It was clear to the naked eye that the boathouse was falling down. Originally built around 1920 it had given good service but had fallen prey to the pressures exerted by the freeze of many winters. The lakes ice sheet would grab the boathouse footings and lift, and as the ice expanded, push it back towards the shore. Springs thaw would then drop it straight down in the newly shifted position like the leg sweep from The Karate Kid – original Macchio version. Over the last 30 years Becca’s father Len had performed many repairs, mostly alone, some which would take over a year to complete by himself. The over all effect of the ices movements and repairs had left it looking like a boxers nose with breaks compounded on top of repairs and then more breaks. But the will to fight still seemed captured in the remaining boards hanging together.
Last summer was my first visits to camp After-Math and I quickly became a fan of the Adirondacks scene. The whole mood at camp is relaxation with plenty of outdoor activities like hiking, kayaking, barbecuing and sitting by fires. Keep it simple, it’s camp. Despite all the relaxing I couldn’t get that damn boat houses demise out of my mind. I spoke with Len about it a few times and he said that there was a moratorium on boathouse construction and if it came down, or fell down, it would be darn near impossible to get permission from the Adirondacks Park Commission to construct a new one, without even considering what construction would cost. It seemed like it would be a real shame to loose such a valuable resource for storing the kayaks, canoe, and paddle-boat, as well as the housing for the water pump. I keep peeking inside, looking at the state of it and considering the forces that had pushed it “back and to the left“, and wondering what could be done to repair it.

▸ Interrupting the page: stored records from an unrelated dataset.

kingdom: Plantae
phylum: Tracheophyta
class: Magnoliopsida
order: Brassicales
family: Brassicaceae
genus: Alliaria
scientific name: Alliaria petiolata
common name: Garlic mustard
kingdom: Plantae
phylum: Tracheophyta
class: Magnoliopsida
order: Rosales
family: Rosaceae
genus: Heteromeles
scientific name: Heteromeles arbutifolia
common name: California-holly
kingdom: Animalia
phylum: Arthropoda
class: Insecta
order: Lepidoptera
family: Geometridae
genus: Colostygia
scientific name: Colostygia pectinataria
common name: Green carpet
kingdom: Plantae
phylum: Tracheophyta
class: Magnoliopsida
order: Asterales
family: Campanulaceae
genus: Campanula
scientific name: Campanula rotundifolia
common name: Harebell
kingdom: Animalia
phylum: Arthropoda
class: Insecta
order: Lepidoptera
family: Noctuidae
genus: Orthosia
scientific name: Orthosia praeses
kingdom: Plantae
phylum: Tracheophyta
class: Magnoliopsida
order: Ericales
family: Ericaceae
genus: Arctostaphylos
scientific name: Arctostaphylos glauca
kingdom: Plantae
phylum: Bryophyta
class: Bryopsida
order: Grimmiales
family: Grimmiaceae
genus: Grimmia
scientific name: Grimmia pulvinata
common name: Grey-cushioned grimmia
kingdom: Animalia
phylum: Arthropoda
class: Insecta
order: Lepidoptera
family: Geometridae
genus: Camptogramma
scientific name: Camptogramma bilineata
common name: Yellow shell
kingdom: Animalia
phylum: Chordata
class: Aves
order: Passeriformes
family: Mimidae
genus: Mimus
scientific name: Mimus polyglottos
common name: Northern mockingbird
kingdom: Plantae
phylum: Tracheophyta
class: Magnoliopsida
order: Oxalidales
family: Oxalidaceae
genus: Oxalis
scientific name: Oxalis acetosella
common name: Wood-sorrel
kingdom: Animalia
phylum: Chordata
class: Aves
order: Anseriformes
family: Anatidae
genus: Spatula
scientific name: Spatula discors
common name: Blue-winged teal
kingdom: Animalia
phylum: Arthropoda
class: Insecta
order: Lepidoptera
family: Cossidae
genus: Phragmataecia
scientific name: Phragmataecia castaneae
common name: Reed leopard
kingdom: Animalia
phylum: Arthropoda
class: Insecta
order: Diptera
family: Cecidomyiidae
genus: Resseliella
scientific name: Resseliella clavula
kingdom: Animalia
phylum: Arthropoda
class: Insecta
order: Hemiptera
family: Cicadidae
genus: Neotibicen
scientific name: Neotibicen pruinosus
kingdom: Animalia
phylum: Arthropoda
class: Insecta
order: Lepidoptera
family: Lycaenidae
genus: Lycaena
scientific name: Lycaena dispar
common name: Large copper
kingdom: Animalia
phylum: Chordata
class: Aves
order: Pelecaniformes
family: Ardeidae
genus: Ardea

Sometimes I think I must have been blessed by the patron saint of failing buildings. Whenever I see a failing barn, or simple old farmhouse on the side of the road upstate I ponder the forces of structural failure and gravities pull that have led it to it’s current state of collapse. Each time I make a very quick survey and ask myself, “is it salvageable” “Does it have classic proportions, good bones?” I can’t help but think, if they’d just shored it up when it started to fail, if they just patched that small hole in the roof which has now led to a collapse, if they’d just, yadda yadda. I guess the truth is more that there was no one there to make that small fix. No one to give it some love. For 5 seconds I think it may be my life’s work to rescue it, before usually concluding, “then you’d be living on the side of Route 32 in Bumblesburg”, and that wouldn’t do.
At any rate, last Thanksgiving while up in Oneida with the Moores I offered to help Len repair the boathouse. The main problem was that it had bad feet, the pain of those lame feet had allowed it to lean over, recently fairly precariously. Len, having approached this job alone in the past cautiously agreed it was probably a good idea. Over the next new months I reminded Len and Millie that I’d love to help fix the boathouse. So with my cajoling and Millies enthusiastic support we agreed we’d have a go at it in the week leading up to the 4th of July.
Len and I decided to use “cribs” for the new footings. A crib is basically a large box, open on either side, placed on the lake bottom, with the top reaching out of the water, which is filled with stones. Putting the cribs in place is a bit tricky. The first thing you confront is the murkiness of the water which is a semi-opaque brownish color from the acid created from season after season of foliage falling in the lake and rotting. Add to that the tangle of waterlogged branches below the surface, and the army of stones in all sizes that cover the muddy bottom. Lastly you’ve got the remnants of multiple generations of old crumbled footings, made from things like old water-heaters filled with cement, which sit on or near the spot where you intend to put the new footings.
The first day we put together a shopping list of materials we’d need and went to Lowe’s to pick them up. Our goal was to prop up the right wall, which was in the worst shape. We’d build a crib, jack up that side of the house, slip it underneath, fill it with stones and then connect the existing structure to the new footing. After the first day we were pretty happy with the results but realized that with the right side now as the correct height, the left side was going to sag at least 6 inches lower, and we’d only succeeded in skewing it in the opposite direction. We decided we’d need to go back to Lowe’s for the materials to build another crib for the left side and put in the extra days to do the job right. in the end, we put in two days before the 4th, and two days after to complete it to a state where the building was square and relatively level with both walls sitting on firm footings, rebuilt the front right corner, and installed two new sills for Len to reconnect the walls to as he works away on the project for the rest of the summer, if not longer… While it was a ton of work for Len, Ben, and myself, and I know I for one was sore and sleepy at the end of each day, I think we had a pretty good time doing it, and I can’t think of a more fun way to spend a week of vacation than righting a swaying old building and keeping the boathouse solid at After-Math.